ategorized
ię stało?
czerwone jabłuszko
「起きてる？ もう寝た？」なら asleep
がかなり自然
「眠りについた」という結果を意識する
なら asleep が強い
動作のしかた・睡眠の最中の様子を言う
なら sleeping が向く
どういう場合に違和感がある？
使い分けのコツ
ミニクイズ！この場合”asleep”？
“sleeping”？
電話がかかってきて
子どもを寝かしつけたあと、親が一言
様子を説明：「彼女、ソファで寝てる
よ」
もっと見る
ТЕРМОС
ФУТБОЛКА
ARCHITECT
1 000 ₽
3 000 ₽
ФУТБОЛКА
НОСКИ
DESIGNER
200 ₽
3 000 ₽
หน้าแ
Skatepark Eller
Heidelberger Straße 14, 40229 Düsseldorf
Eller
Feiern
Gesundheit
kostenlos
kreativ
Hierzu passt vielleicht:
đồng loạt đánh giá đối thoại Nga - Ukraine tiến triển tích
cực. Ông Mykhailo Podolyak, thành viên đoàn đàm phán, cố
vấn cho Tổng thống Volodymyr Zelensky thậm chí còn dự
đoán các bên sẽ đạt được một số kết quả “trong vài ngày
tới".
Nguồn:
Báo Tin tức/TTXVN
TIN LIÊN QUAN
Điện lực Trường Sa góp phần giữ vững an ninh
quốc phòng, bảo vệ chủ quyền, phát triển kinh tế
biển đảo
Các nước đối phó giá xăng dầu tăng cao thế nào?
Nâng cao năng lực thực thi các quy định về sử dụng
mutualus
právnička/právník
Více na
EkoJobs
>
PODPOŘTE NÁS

——————

Copy out each record, keeping every word as it is.

ategorized
ię stało?
czerwone jabłuszko
「起きてる？ もう寝た？」なら asleep
がかなり自然
「眠りについた」という結果を意識する
なら asleep が強い
動作のしかた・睡眠の最中の様子を言う
なら sleeping が向く
どういう場合に違和感がある？
使い分けのコツ
ミニクイズ！この場合”asleep”？
“sleeping”？
電話がかかってきて
子どもを寝かしつけたあと、親が一言
様子を説明：「彼女、ソファで寝てる
よ」
もっと見る
ТЕРМОС
ФУТБОЛКА
ARCHITECT
1 000 ₽
3 000 ₽
ФУТБОЛКА
НОСКИ
DESIGNER
200 ₽
3 000 ₽
หน้าแ
Skatepark Eller
Heidelberger Straße 14, 40229 Düsseldorf
Eller
Feiern
Gesundheit
kostenlos
kreativ
Hierzu passt vielleicht:
đồng loạt đánh giá đối thoại Nga - Ukraine tiến triển tích
cực. Ông Mykhailo Podolyak, thành viên đoàn đàm phán, cố
vấn cho Tổng thống Volodymyr Zelensky thậm chí còn dự
đoán các bên sẽ đạt được một số kết quả “trong vài ngày
tới".
Nguồn:
Báo Tin tức/TTXVN
TIN LIÊN QUAN
Điện lực Trường Sa góp phần giữ vững an ninh
quốc phòng, bảo vệ chủ quyền, phát triển kinh tế
biển đảo
Các nước đối phó giá xăng dầu tăng cao thế nào?
Nâng cao năng lực thực thi các quy định về sử dụng
mutualus
právnička/právník
Více na
EkoJobs
>
PODPOŘTE NÁS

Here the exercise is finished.